[GIVEN INFORMATION]
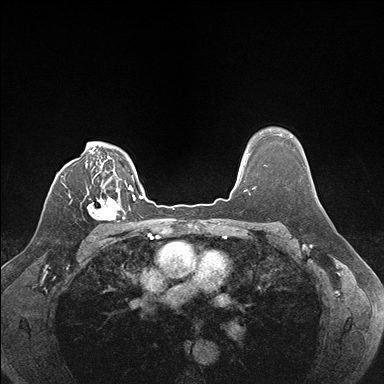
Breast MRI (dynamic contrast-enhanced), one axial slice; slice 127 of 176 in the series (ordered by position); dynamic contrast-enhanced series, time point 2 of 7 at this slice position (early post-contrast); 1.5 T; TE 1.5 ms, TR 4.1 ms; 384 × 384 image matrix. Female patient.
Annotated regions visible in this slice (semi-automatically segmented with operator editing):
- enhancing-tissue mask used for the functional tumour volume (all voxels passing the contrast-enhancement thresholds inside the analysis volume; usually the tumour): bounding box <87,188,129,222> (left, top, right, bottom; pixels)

[ASSIGNMENT]
All of the material above needs to be restated exactly, with no pictures.

[RESULT]
Breast MRI (dynamic contrast-enhanced), one axial slice; slice 127 of 176 in the series (ordered by position); dynamic contrast-enhanced series, time point 2 of 7 at this slice position (early post-contrast); 1.5 T; TE 1.5 ms, TR 4.1 ms; 384 × 384 image matrix. Female patient.
Annotated regions visible in this slice (semi-automatically segmented with operator editing):
- enhancing-tissue mask used for the functional tumour volume (all voxels passing the contrast-enhancement thresholds inside the analysis volume; usually the tumour): bounding box <87,188,129,222> (left, top, right, bottom; pixels)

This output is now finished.